Building VoiceKick: modern desktop application
Graphical user interface combining voice stream and Whisper
When I started working on VoiceKick, one of the first decisions I faced was whether to build a terminal-based application (TUI) or a modern desktop application with a graphical user interface (GUI). Terminal interfaces are lightweight and often preferred by developers, but I realized a desktop application would be more convenient and accessible for a broader audience, especially non-technical users.
After deciding on a GUI, the next step was choosing the right framework to bring VoiceKick to life. This required striking a balance between performance, ease of development, and user experience. Below is a short video depicting the application, source in voicekick-dioxus.
Exploring the Framework Landscape
I researched several frameworks, and a few stood out as the most promising options for building modern desktop applications in Rust:
Tauri: lightweight and fast, using web technologies like HTML, CSS, and JavaScript for the frontend while leveraging Rust for the backend. It seemed like a natural choice for small, fast apps.
Dioxus: inspired by React, Dioxus offers a declarative approach to building GUIs in Rust. It felt more aligned with my preference for modern, component-driven designs.
Iced: A robust framework for building native GUIs, offering a clean API but somewhat limited in terms of styling and modern UI capabilities.
Slint: Designed for building sleek, custom user interfaces, but its focus seemed more niche for applications requiring intricate visuals.
First iteration: Tauri
Initially, I chose Tauri, drawn by its promise of creating lightweight desktop apps with a strong Rust backend. The idea of building GUIs using familiar web technologies was appealing. I quickly set up the first version of VoiceKick, which allowed basic functionality like selecting input devices and displaying waveforms.
However, I ran into issues almost immediately. While Tauri is great for some use cases, debugging turned out to be a frustrating experience.

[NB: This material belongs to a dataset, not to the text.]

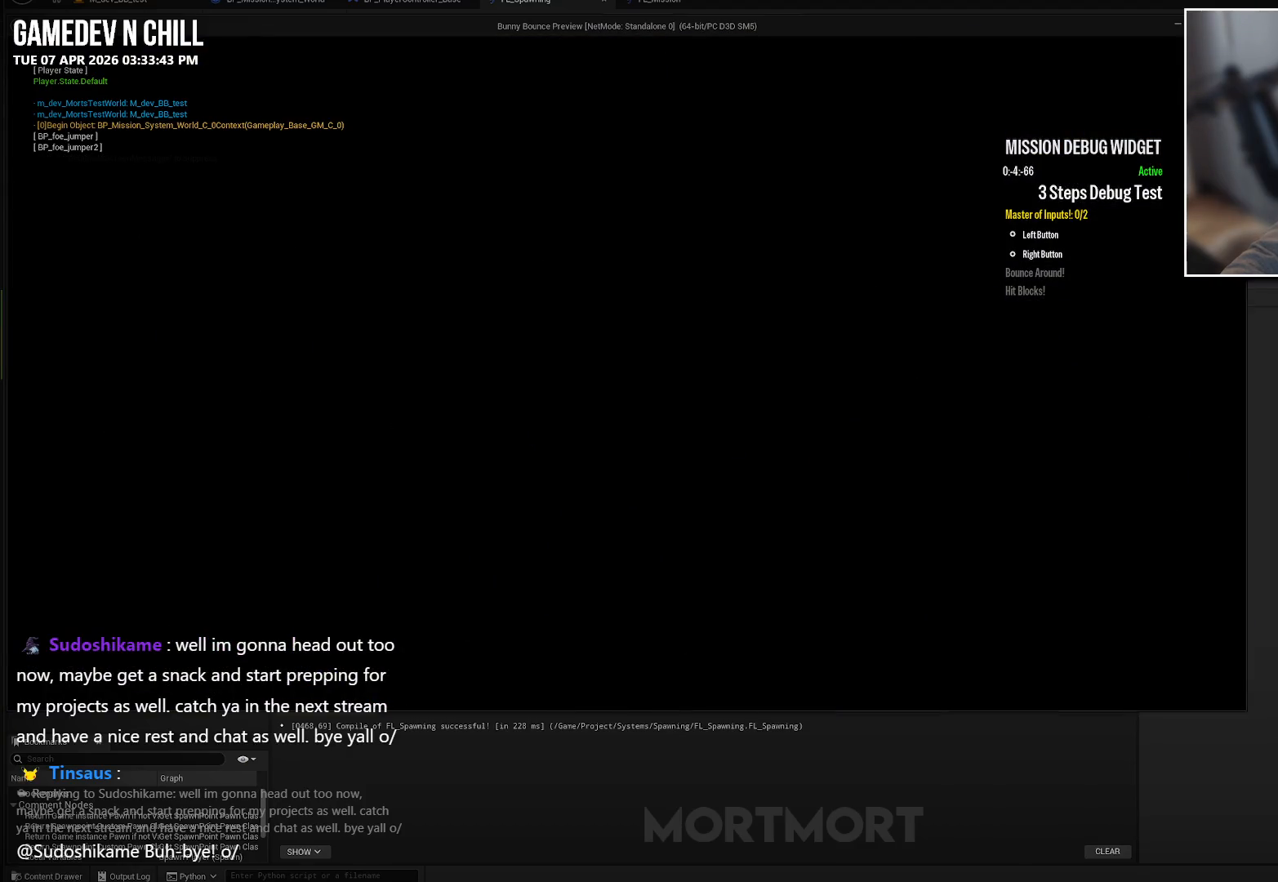
{"buttons": [], "left_stick": "center", "right_stick": "center", "events": []}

After half a day of troubleshooting with minimal feedback or actionable insights, I decided it wasn’t worth the time investment - at least not for this project.
Switching to Dioxus
After leaving Tauri behind, I turned to Dioxus, which had some compelling advantages:
Extensive documentation: the documentation is comprehensive and developer-friendly, making it easier to troubleshoot and experiment.

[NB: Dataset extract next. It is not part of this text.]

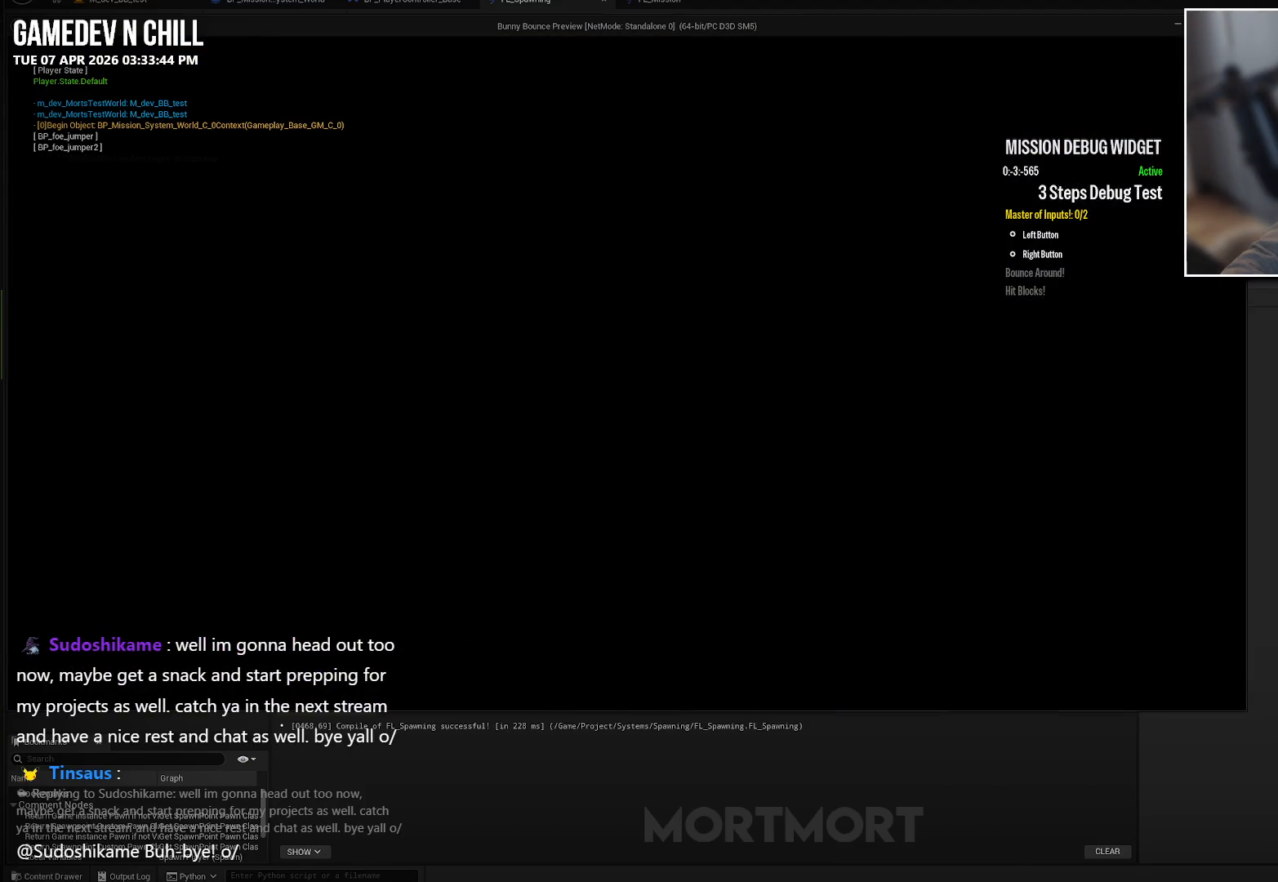
{"buttons": [], "left_stick": "down", "right_stick": "center", "events": [[367, "left_stick", "down"]]}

Familiar concepts: it borrows from React’s declarative component model, which I found intuitive and efficient for building UIs.
Flexibility and performance: Dioxus reuses some of Tauri’s better ideas but focuses on performance and a more ergonomic developer experience.
With Dioxus, I quickly recreated the basic structure of VoiceKick and even added features without the earlier debugging headaches. The framework’s component-based architecture allowed me to iterate faster and stay organized.
Building VoiceKick’s core features
For the first iteration of the VoiceKick desktop application, I implemented two main pages:
Page 1: Voice configuration and waveforms
Input device selection: users can choose the audio input device (e.g., a specific microphone).
Voice detection threshold: a slider allows fine-tuning the voice detection threshold, balancing sensitivity and noise filtering.
Waveform visualization: the page displays real-time audio waveforms, giving users instant feedback on their input. This visualization is crucial for understanding how the app interprets sound.
Page 2: Whisper configuration
Model selection: users can select the Whisper model to use for transcription. The default is TinyEn, optimized for lightweight and fast transcription tasks.
Language settings: users can specify the language, ensuring accurate transcription for multilingual setups.
Both pages focus on simplicity and functionality, ensuring the app is user-friendly and practical for real-world use cases.
Summary
Switching frameworks early in development was an easy decision and ultimately the right one. Here are a few takeaways from the process:
1. Start simple: the first version contains a bunch of unwrap and expect statements; it just needs to work. This helped me focus on core features before worrying about polish.
2. Prioritize DevEx: a framework that simplifies debugging and iteration and saves significant time and frustration.
3. Flexibility matters: choosing a flexible framework like Dioxus made it easier to adapt as the project evolved.
4. Keep the user in mind: Transitioning from a TUI to a GUI may have been more work initially, but it made VoiceKick more accessible to a wider audience.